What’s more, the country’s lackluster energy policy has prevented new factories and businesses from emerging, Lundgren said. "You can’t grow a business without a reliable affordable energy supply," she said.

Elected officials need to be allies and not adversaries of business, as every two manufacturing jobs create one spin-off job, Lundgren said, adding that business leaders should insist on an energy program.

During the presidential election, both candidates spoke of the need to invest in infrastructure, Lundgren noted. China invests 9 percent each year in infrastructure, while Europe invests 5 percent and the United States invests just 2 percent.

"Neglect takes a toll," she said. If the country were to invest in infrastructure, it would create jobs and increase steel demand while improving aging roads and water systems, she said.

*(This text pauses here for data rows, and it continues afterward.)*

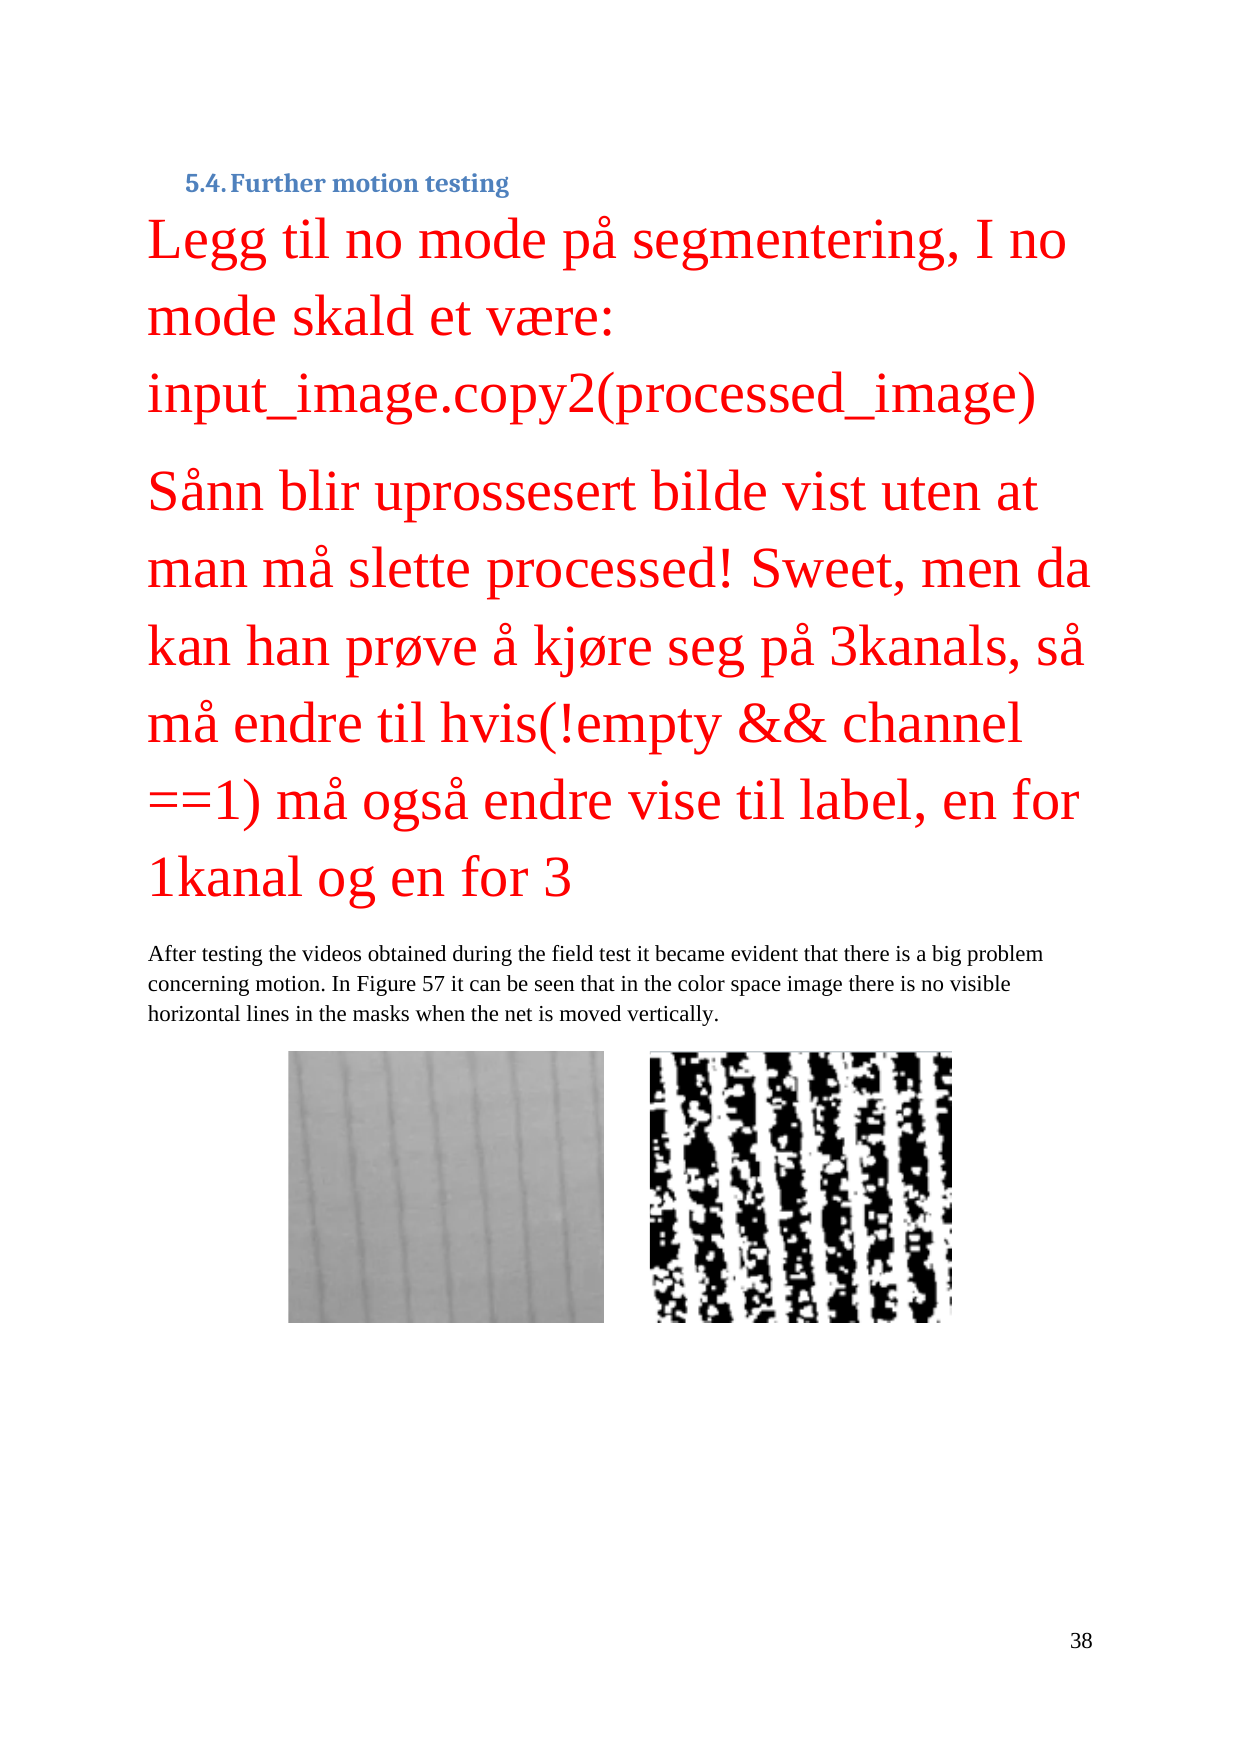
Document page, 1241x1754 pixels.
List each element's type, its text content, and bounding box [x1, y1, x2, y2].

picture [649, 1051, 952, 1323]
text Legg til no mode på segmentering, I no mode skald et være: input_image.copy2(processed_image) [148, 204, 1093, 425]
text Sånn blir uprossesert bilde vist uten at man må slette processed! Sweet, men da kan han prøve å kjøre seg på 3kanals, så må endre til hvis(!empty && channel ==1) må også endre vise til label, en for 1kanal og en for 3 [148, 456, 1093, 909]
picture [288, 1051, 604, 1323]
text After testing the videos obtained during the field test it became evident that there is a big problem concerning motion. In Figure 57 it can be seen that in the color space image there is no visible horizontal lines in the masks when the net is moved vertically. [148, 939, 1093, 1026]
subtitle Further motion testing [185, 168, 1093, 199]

Lundgren also said that regulatory issues have proven costly and confusing to businesses. "Creating a predictable and reasonable regulatory environment might sound like an oxymoron like ‘jumbo shrimp,’ but it is our only choice. Uncertainty makes it impossible to plan ahead," she told the roomful of executives.

The cost of compliance for business is increasing at a staggering 7.6 percent each year, Lundgren said. "The burden for business is not merely one (of) regulation but the sheer volume," she said, adding that the United States ranks 76 globally in terms of the ease of the regulatory environment.

"I am not arguing business should be free from regulations, but more can clearly be done to promote adherence to enforce ones we already have. We need a sensible, predictable regulatory environment," she said.

Lundgren encouraged people in the industry to become proactive and to contact their legislators to voice their concerns. "If you wrote one word down before you leave this conference it would be to engage. This is our moment to recharge," she said.